[WHAT THE TASK REQUIRES]: Return every line of the data below exactly, but do not include the images.

[DATASET EXTRACT]:
____________

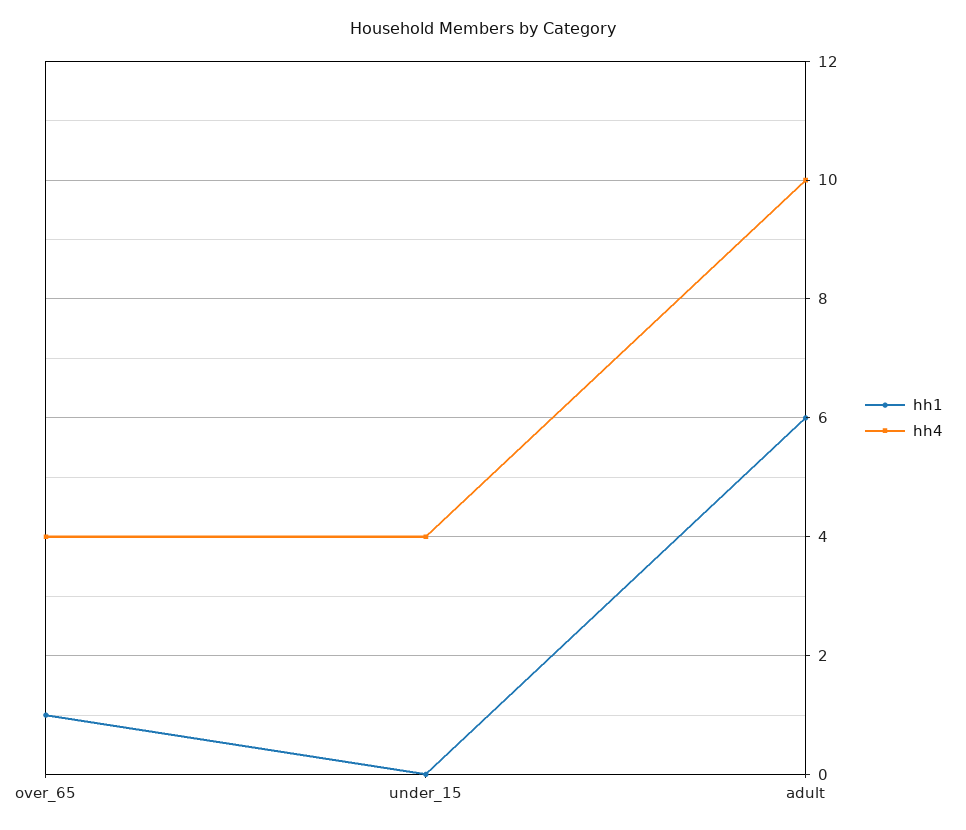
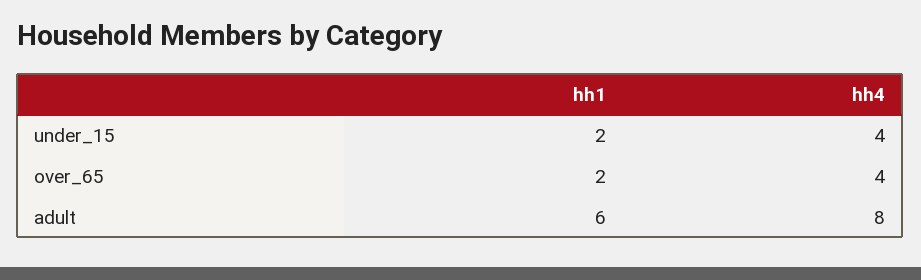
  {
    "hh1": {
-     "over_65": 1,
+     "over_65": 2,
-     "under_15": 0,
+     "under_15": 2,
      "adult": 6
    },
    "hh4": {
      "over_65": 4,
      "under_15": 4,
-     "adult": 10
+     "adult": 8
    }
  }

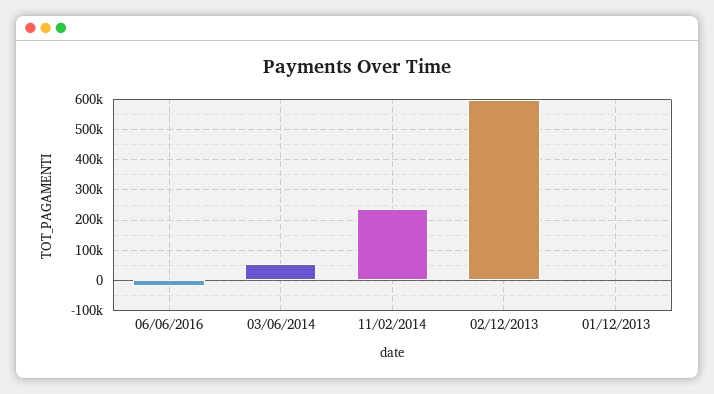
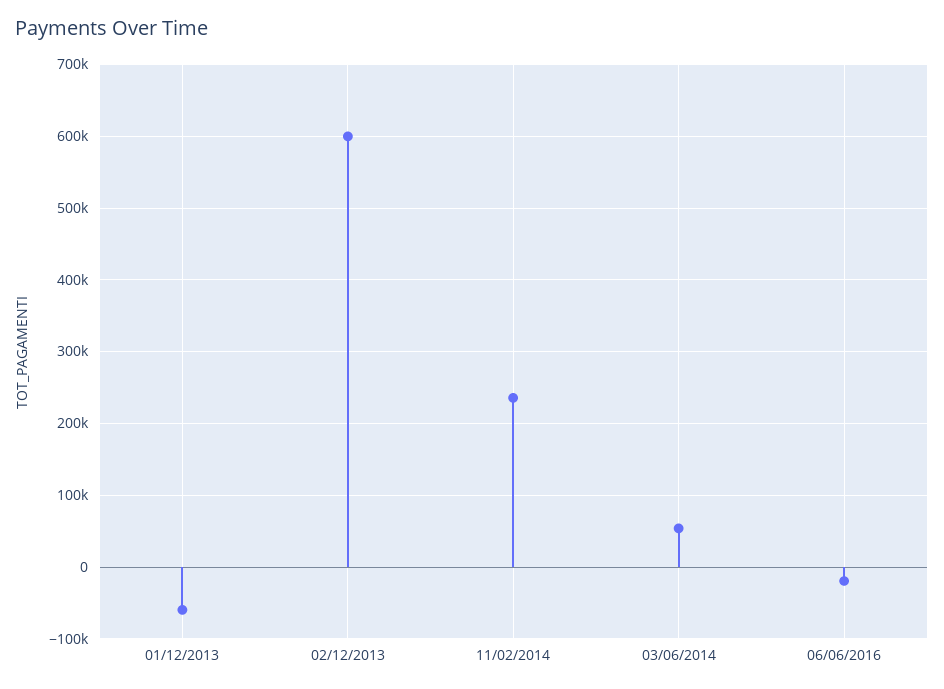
  {
    "06/06/2016": -20000,
    "03/06/2014": 50000,
    "11/02/2014": 240000,
    "02/12/2013": 600000,
-   "01/12/2013": 0
+   "01/12/2013": -60000
  }

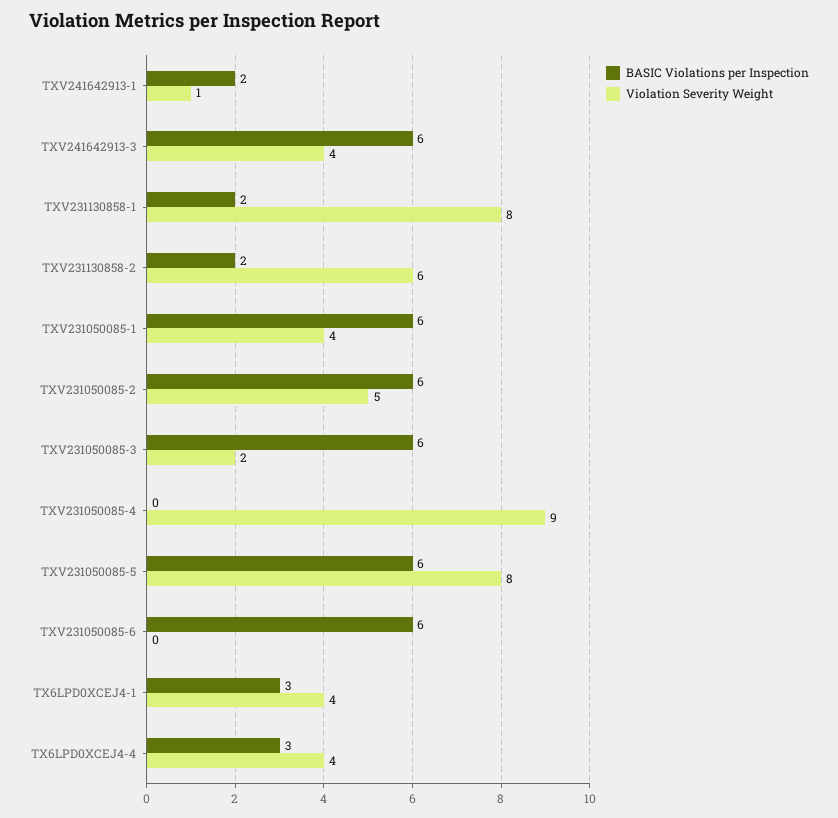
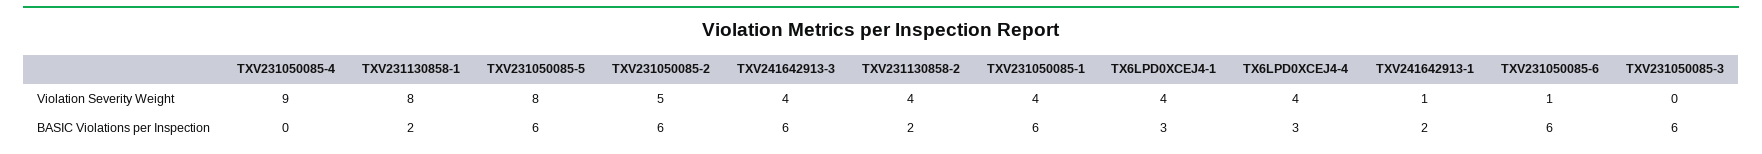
  {
    "BASIC Violations per Inspection": {
      "TXV241642913-1": 2,
      "TXV241642913-3": 6,
      "TXV231130858-1": 2,
      "TXV231130858-2": 2,
      "TXV231050085-1": 6,
      "TXV231050085-2": 6,
      "TXV231050085-3": 6,
      "TXV231050085-4": 0,
      "TXV231050085-5": 6,
      "TXV231050085-6": 6,
      "TX6LPD0XCEJ4-1": 3,
      "TX6LPD0XCEJ4-4": 3
    },
    "Violation Severity Weight": {
      "TXV241642913-1": 1,
      "TXV241642913-3": 4,
      "TXV231130858-1": 8,
-     "TXV231130858-2": 6,
+     "TXV231130858-2": 4,
      "TXV231050085-1": 4,
      "TXV231050085-2": 5,
-     "TXV231050085-3": 2,
+     "TXV231050085-3": 0,
      "TXV231050085-4": 9,
      "TXV231050085-5": 8,
-     "TXV231050085-6": 0,
+     "TXV231050085-6": 1,
      "TX6LPD0XCEJ4-1": 4,
      "TX6LPD0XCEJ4-4": 4
    }
  }

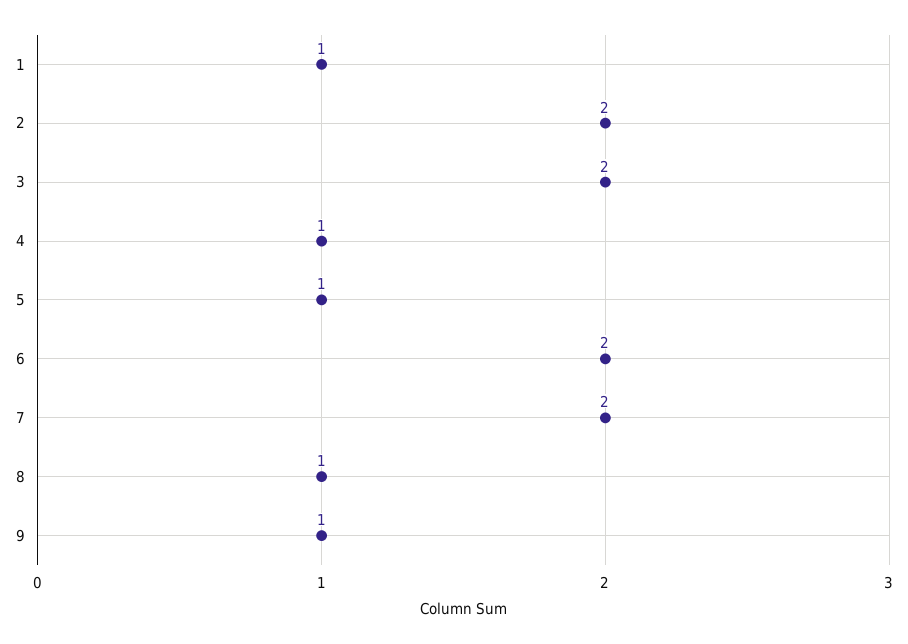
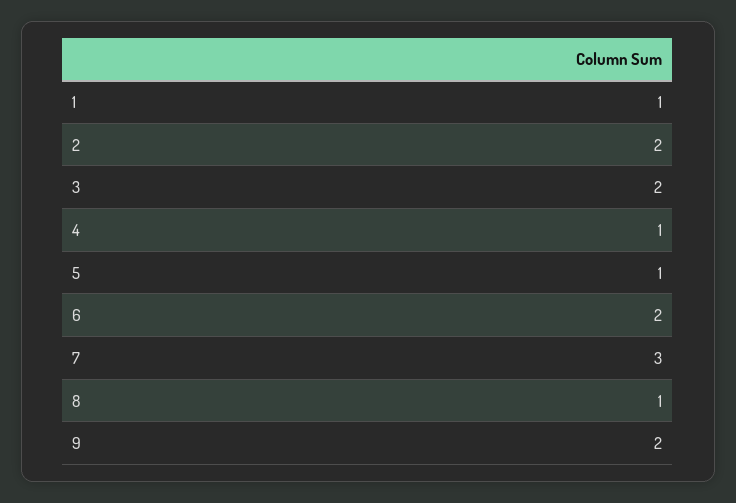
  {
    "1": 1,
    "2": 2,
    "3": 2,
    "4": 1,
    "5": 1,
    "6": 2,
-   "7": 2,
+   "7": 3,
    "8": 1,
-   "9": 1
+   "9": 2
  }

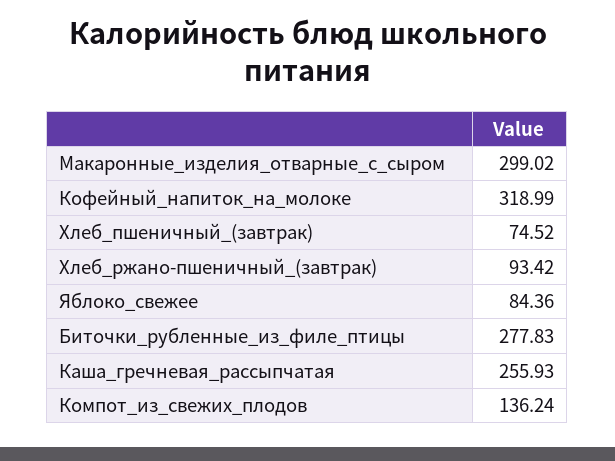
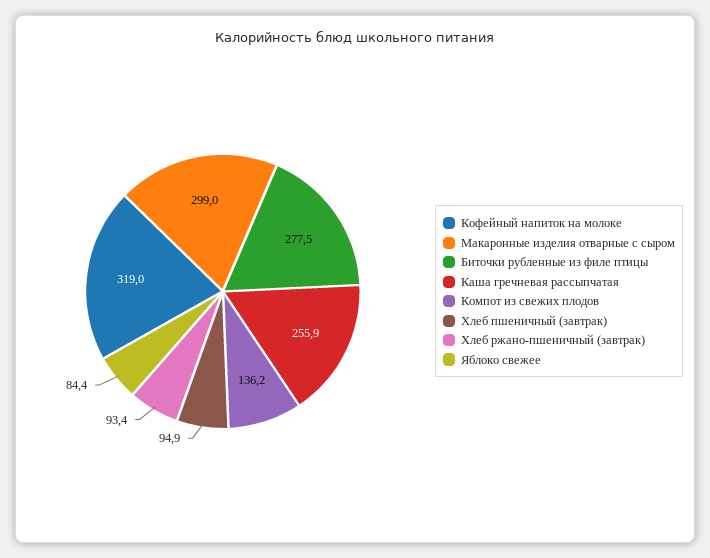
  {
    "Макаронные_изделия_отварные_с_сыром": 299.02,
    "Кофейный_напиток_на_молоке": 318.99,
-   "Хлеб_пшеничный_(завтрак)": 74.52,
+   "Хлеб_пшеничный_(завтрак)": 94.9,
    "Хлеб_ржано-пшеничный_(завтрак)": 93.42,
    "Яблоко_свежее": 84.36,
-   "Биточки_рубленные_из_филе_птицы": 277.83,
+   "Биточки_рубленные_из_филе_птицы": 277.5,
    "Каша_гречневая_рассыпчатая": 255.93,
    "Компот_из_свежих_плодов": 136.24
  }

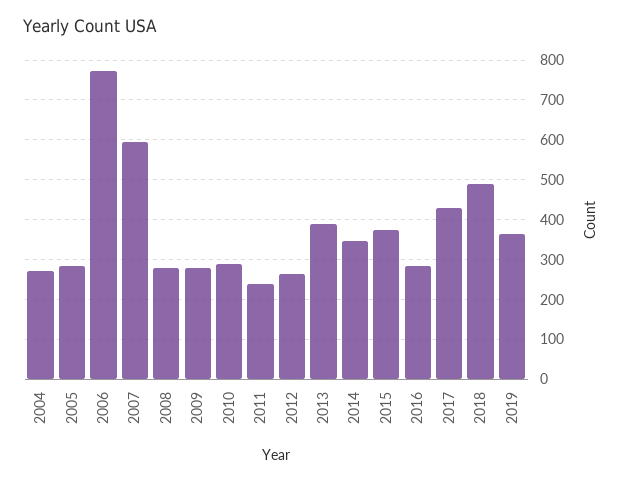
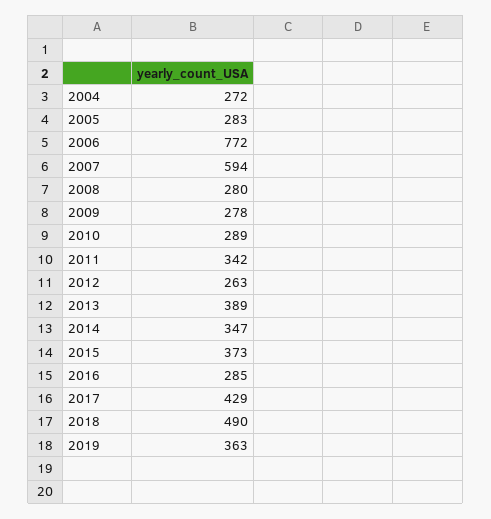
  {
    "2004": 272,
    "2005": 283,
    "2006": 772,
    "2007": 594,
    "2008": 280,
    "2009": 278,
    "2010": 289,
-   "2011": 240,
+   "2011": 342,
    "2012": 263,
    "2013": 389,
    "2014": 347,
    "2015": 373,
    "2016": 285,
    "2017": 429,
    "2018": 490,
    "2019": 363
  }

____________

[SOLUTION TO THE PROBLEM]:
  {
    "hh1": {
-     "over_65": 1,
+     "over_65": 2,
-     "under_15": 0,
+     "under_15": 2,
      "adult": 6
    },
    "hh4": {
      "over_65": 4,
      "under_15": 4,
-     "adult": 10
+     "adult": 8
    }
  }

  {
    "06/06/2016": -20000,
    "03/06/2014": 50000,
    "11/02/2014": 240000,
    "02/12/2013": 600000,
-   "01/12/2013": 0
+   "01/12/2013": -60000
  }

  {
    "BASIC Violations per Inspection": {
      "TXV241642913-1": 2,
      "TXV241642913-3": 6,
      "TXV231130858-1": 2,
      "TXV231130858-2": 2,
      "TXV231050085-1": 6,
      "TXV231050085-2": 6,
      "TXV231050085-3": 6,
      "TXV231050085-4": 0,
      "TXV231050085-5": 6,
      "TXV231050085-6": 6,
      "TX6LPD0XCEJ4-1": 3,
      "TX6LPD0XCEJ4-4": 3
    },
    "Violation Severity Weight": {
      "TXV241642913-1": 1,
      "TXV241642913-3": 4,
      "TXV231130858-1": 8,
-     "TXV231130858-2": 6,
+     "TXV231130858-2": 4,
      "TXV231050085-1": 4,
      "TXV231050085-2": 5,
-     "TXV231050085-3": 2,
+     "TXV231050085-3": 0,
      "TXV231050085-4": 9,
      "TXV231050085-5": 8,
-     "TXV231050085-6": 0,
+     "TXV231050085-6": 1,
      "TX6LPD0XCEJ4-1": 4,
      "TX6LPD0XCEJ4-4": 4
    }
  }

  {
    "1": 1,
    "2": 2,
    "3": 2,
    "4": 1,
    "5": 1,
    "6": 2,
-   "7": 2,
+   "7": 3,
    "8": 1,
-   "9": 1
+   "9": 2
  }

  {
    "Макаронные_изделия_отварные_с_сыром": 299.02,
    "Кофейный_напиток_на_молоке": 318.99,
-   "Хлеб_пшеничный_(завтрак)": 74.52,
+   "Хлеб_пшеничный_(завтрак)": 94.9,
    "Хлеб_ржано-пшеничный_(завтрак)": 93.42,
    "Яблоко_свежее": 84.36,
-   "Биточки_рубленные_из_филе_птицы": 277.83,
+   "Биточки_рубленные_из_филе_птицы": 277.5,
    "Каша_гречневая_рассыпчатая": 255.93,
    "Компот_из_свежих_плодов": 136.24
  }

  {
    "2004": 272,
    "2005": 283,
    "2006": 772,
    "2007": 594,
    "2008": 280,
    "2009": 278,
    "2010": 289,
-   "2011": 240,
+   "2011": 342,
    "2012": 263,
    "2013": 389,
    "2014": 347,
    "2015": 373,
    "2016": 285,
    "2017": 429,
    "2018": 490,
    "2019": 363
  }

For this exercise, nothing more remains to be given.